Auf die Frage, was der Reservebetrieb der Kraftwerke kostet, nennt das Ministerium keine genaue Summe, hält die Kosten für das Vorhalten von Personal und Technik aber für „überschaubar“. Die anfallenden Kosten sollen vom Staat übernommen werden. Verbraucher sollen damit nicht belastet werden.
Wie steht es um die Sicherheit der Kraftwerke? Ist eine Verlängerung unbedenklich?
Bei allen drei Atommeilern gab es zuletzt 2009 eine Periodische Sicherheitsüberprüfung (PSÜ). Nach dem Atomgesetz muss eine PSÜ, bei der die AKW über viele Monate intensiv untersucht werden, in der Regel alle zehn Jahre gemacht werden. Doch bei den drei deutschen Kraftwerken wurde die eigentlich für 2019 anstehende Prüfung, mit Blick auf den Abschalttermin am 31. Dezember 2022, ausgesetzt.

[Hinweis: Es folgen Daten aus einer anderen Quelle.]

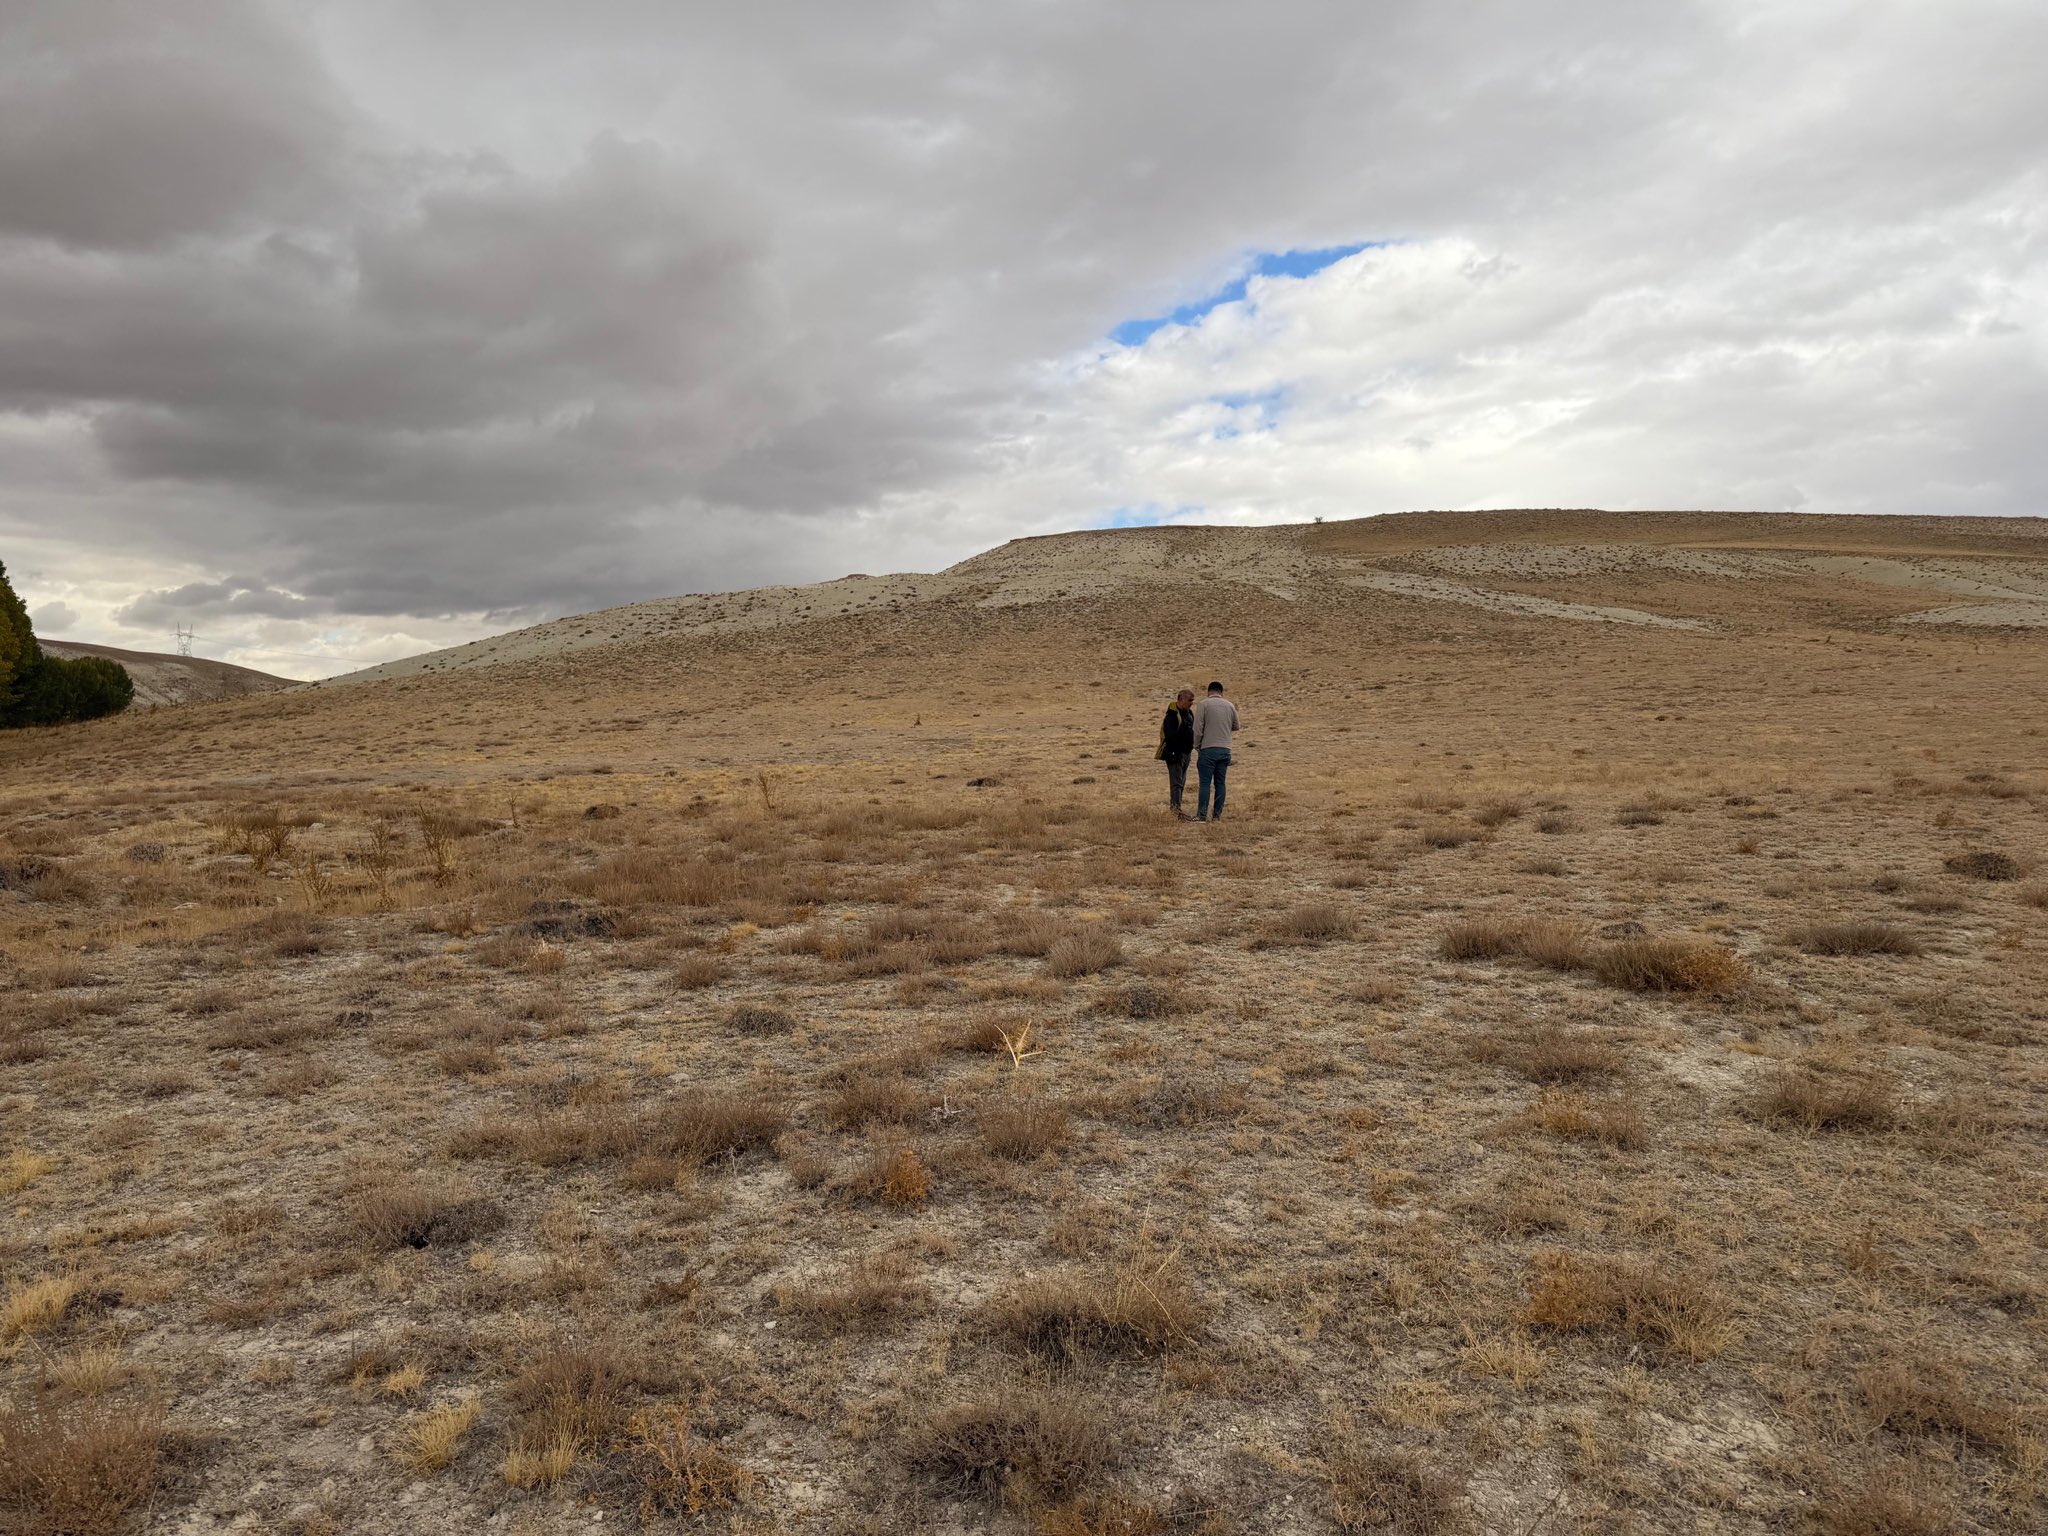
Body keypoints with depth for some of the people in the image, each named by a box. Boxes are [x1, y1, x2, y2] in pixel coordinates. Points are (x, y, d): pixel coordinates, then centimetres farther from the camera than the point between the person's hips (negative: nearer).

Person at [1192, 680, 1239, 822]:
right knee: (1220, 783, 7)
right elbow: (1236, 726, 19)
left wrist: (1197, 746, 5)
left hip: (1208, 749, -4)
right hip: (1225, 750, 4)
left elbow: (1197, 729, -8)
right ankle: (1217, 815, 6)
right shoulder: (1230, 705, 8)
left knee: (1204, 783, -4)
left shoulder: (1203, 704, -4)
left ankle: (1202, 815, -9)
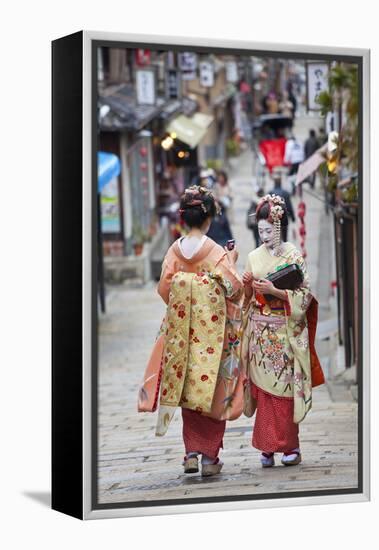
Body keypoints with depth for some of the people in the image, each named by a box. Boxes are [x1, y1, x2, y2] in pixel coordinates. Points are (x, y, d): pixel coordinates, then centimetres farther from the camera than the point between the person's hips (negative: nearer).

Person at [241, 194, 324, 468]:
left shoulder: (294, 256, -3)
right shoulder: (254, 257, 9)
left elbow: (304, 295, -8)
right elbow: (247, 297, 14)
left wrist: (274, 290, -18)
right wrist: (247, 284, -7)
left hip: (284, 332, -3)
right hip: (260, 332, 3)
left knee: (284, 388, -4)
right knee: (263, 387, 0)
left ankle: (290, 446, 3)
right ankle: (268, 447, 5)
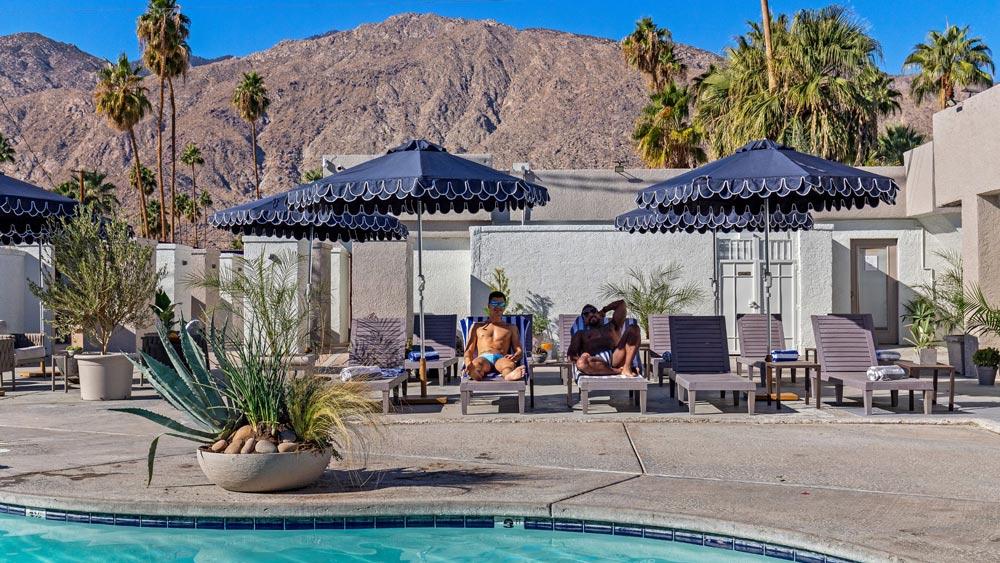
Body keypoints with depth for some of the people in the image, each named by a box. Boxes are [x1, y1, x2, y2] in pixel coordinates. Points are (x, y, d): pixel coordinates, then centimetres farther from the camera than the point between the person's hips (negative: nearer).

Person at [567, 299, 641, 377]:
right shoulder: (581, 334, 29)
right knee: (581, 364, -38)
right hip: (597, 362, -2)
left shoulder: (611, 327, 34)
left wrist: (603, 310, 45)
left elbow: (621, 303, 39)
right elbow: (571, 354, 14)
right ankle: (619, 370, -27)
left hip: (615, 359, 2)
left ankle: (627, 368, -27)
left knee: (633, 329, -12)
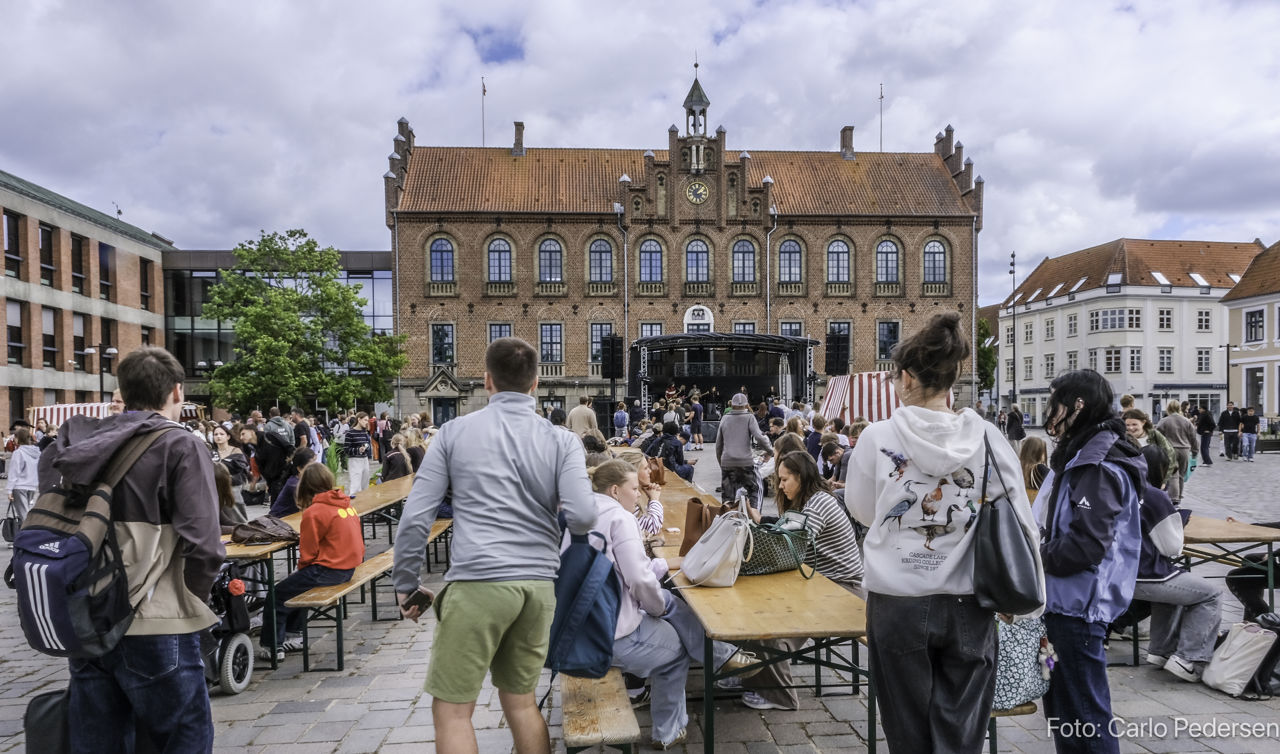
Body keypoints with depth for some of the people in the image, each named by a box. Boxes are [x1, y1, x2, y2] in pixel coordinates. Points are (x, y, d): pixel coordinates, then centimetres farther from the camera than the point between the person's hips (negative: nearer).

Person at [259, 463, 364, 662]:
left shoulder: (314, 512, -16)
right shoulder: (346, 502, 7)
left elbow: (308, 554, -10)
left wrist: (301, 569, 8)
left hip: (329, 570, -9)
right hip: (349, 567, 9)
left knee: (278, 594, 5)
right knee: (296, 583, 26)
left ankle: (273, 647, 15)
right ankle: (294, 636, 32)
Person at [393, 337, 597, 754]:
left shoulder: (455, 431, 2)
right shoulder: (562, 441, 3)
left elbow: (415, 517, -1)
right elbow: (582, 518, -8)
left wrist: (405, 585, 10)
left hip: (478, 581, -3)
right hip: (539, 584, 4)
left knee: (451, 708, 11)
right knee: (520, 700, 20)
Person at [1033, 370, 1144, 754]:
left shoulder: (1099, 467, -20)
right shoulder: (1076, 457, 12)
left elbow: (1086, 545, -27)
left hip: (1077, 608, -10)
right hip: (1061, 602, 10)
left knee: (1084, 716, 3)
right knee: (1060, 707, 22)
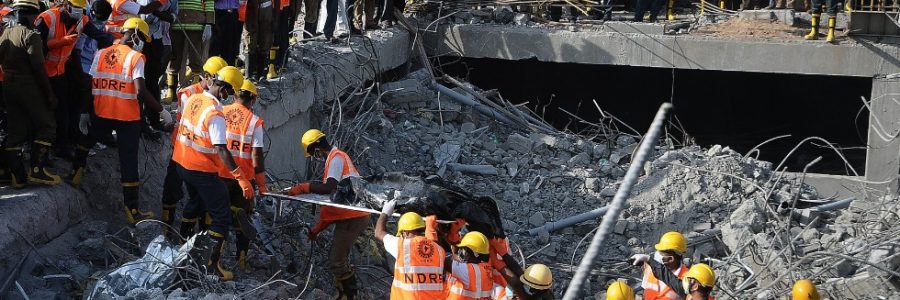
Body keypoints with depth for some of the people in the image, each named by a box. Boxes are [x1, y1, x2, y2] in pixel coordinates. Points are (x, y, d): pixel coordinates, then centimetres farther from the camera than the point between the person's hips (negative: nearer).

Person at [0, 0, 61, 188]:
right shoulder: (31, 36, -13)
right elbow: (39, 68, -16)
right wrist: (50, 94, -11)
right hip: (29, 88, -7)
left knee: (15, 130, 9)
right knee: (46, 126, 2)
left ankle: (17, 176, 9)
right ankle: (37, 170, -6)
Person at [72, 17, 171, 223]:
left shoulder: (100, 54, 5)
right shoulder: (136, 58, -9)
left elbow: (89, 87, 8)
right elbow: (141, 92, -19)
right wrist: (162, 111, -11)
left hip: (101, 114, 3)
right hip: (127, 118, -3)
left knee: (87, 140, 34)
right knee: (129, 161, 3)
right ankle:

Die AKWs könnten mit „nicht erkannten Defiziten weiterlaufen“
Die Kernkraftwerke könnten bei einer Verlängerung „mit nicht erkannten Defiziten weiterlaufen“, gab das Bundesamt für die Sicherheit der nuklearen Entsorgung bereits vor der Bekanntgabe der Stresstest-Ergebnisse zu bedenken. Das Bundesamt gab ebenfalls bekannt, dass Staat und Gesellschaft entscheiden müssten, „ob sie für den Vorteil der Energieerzeugung die Risiken eines katastrophalen Unfalls tragen wollen“.
Deshalb ist das AKW im Emsland nicht in die Reservepläne integriert
Im Süden Deutschland soll es weniger Alternativen zur Atomkraft geben, als im Norden. Deshalb, erklärt Habeck, werden die Kraftwerke im süddeutschen Raum im Notfall weiterbetrieben und das AKW im Emsland nicht. Im Norden soll es mehr Strom aus erneuerbaren Energien geben - aus Wind und Sonne produziert. In Bayern soll es außerdem auch noch an Netzverbindungen mangeln. Schwimmende Ölkraftwerks-Schiffe könnten im Norden ebenfalls noch zum Einsatz kommen.